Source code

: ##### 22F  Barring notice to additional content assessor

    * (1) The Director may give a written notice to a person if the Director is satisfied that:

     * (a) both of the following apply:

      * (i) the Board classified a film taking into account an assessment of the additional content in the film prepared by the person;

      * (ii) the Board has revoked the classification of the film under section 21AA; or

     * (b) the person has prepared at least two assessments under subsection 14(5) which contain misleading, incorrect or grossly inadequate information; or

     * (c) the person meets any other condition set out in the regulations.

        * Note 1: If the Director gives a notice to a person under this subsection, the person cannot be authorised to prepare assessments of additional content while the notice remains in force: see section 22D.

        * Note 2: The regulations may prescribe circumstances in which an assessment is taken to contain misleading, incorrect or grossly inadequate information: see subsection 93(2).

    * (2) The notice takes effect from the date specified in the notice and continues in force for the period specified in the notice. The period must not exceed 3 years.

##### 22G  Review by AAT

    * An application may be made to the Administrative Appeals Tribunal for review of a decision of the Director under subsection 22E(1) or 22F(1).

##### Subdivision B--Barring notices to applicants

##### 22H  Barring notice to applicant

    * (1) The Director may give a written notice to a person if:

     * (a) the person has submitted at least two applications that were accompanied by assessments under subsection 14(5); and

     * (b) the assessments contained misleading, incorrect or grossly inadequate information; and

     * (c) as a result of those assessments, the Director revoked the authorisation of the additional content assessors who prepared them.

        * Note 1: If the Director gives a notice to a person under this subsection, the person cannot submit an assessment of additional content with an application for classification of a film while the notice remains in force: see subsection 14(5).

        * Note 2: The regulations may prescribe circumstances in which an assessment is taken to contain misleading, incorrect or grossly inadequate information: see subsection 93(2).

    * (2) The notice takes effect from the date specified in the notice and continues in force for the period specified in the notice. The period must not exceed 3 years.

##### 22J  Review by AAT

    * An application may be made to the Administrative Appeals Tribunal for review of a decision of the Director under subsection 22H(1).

---

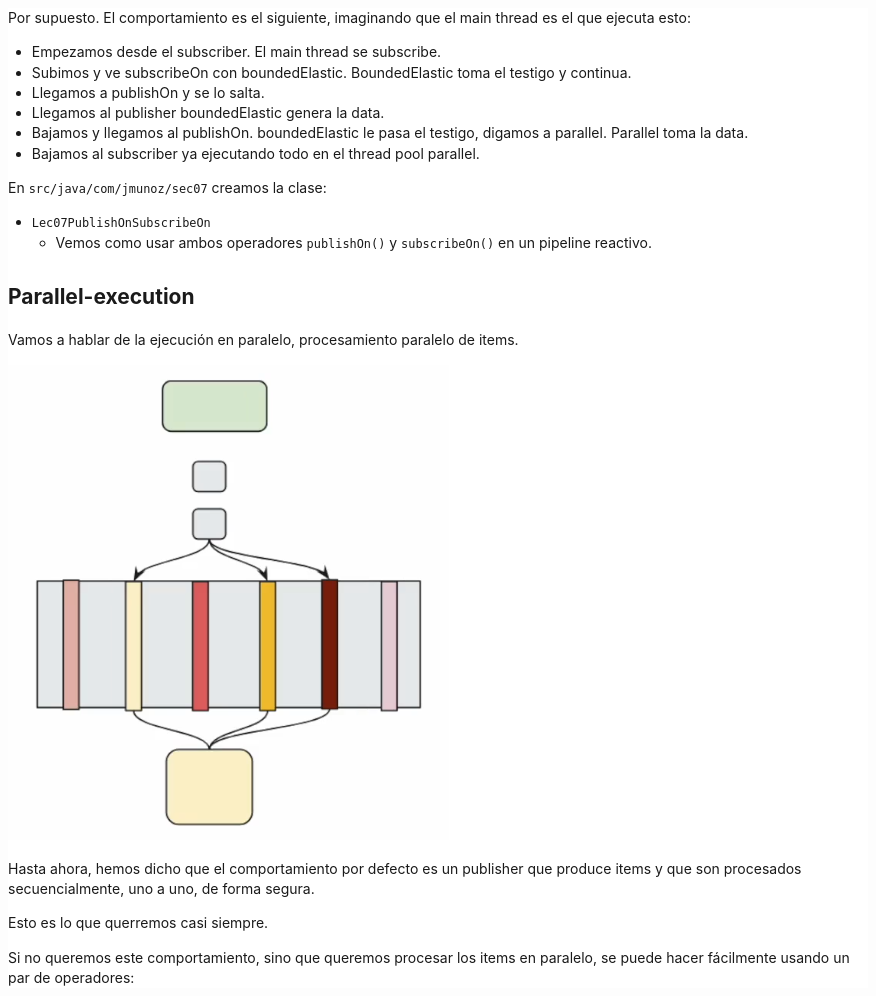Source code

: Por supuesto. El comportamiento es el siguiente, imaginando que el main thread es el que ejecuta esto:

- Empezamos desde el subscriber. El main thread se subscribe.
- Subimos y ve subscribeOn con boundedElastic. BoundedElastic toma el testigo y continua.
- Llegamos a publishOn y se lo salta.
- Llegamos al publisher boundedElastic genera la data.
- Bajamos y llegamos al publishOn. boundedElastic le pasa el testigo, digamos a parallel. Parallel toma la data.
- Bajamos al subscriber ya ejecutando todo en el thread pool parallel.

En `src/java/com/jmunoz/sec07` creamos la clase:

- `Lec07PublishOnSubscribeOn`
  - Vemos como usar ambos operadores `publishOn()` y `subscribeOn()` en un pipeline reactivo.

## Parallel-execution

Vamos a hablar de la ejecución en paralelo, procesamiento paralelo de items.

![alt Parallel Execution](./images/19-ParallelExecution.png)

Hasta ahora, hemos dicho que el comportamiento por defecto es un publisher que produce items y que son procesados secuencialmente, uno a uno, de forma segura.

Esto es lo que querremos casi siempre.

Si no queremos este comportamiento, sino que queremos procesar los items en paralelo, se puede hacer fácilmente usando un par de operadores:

--- Directions for this task ---
Reproduce the lines of the material from the line that contains "Por supuesto. El" through the line that contains "Vamos a hablar", inclusive.

--- Your response ---
: Por supuesto. El comportamiento es el siguiente, imaginando que el main thread es el que ejecuta esto:

- Empezamos desde el subscriber. El main thread se subscribe.
- Subimos y ve subscribeOn con boundedElastic. BoundedElastic toma el testigo y continua.
- Llegamos a publishOn y se lo salta.
- Llegamos al publisher boundedElastic genera la data.
- Bajamos y llegamos al publishOn. boundedElastic le pasa el testigo, digamos a parallel. Parallel toma la data.
- Bajamos al subscriber ya ejecutando todo en el thread pool parallel.

En `src/java/com/jmunoz/sec07` creamos la clase:

- `Lec07PublishOnSubscribeOn`
  - Vemos como usar ambos operadores `publishOn()` y `subscribeOn()` en un pipeline reactivo.

## Parallel-execution

Vamos a hablar de la ejecución en paralelo, procesamiento paralelo de items.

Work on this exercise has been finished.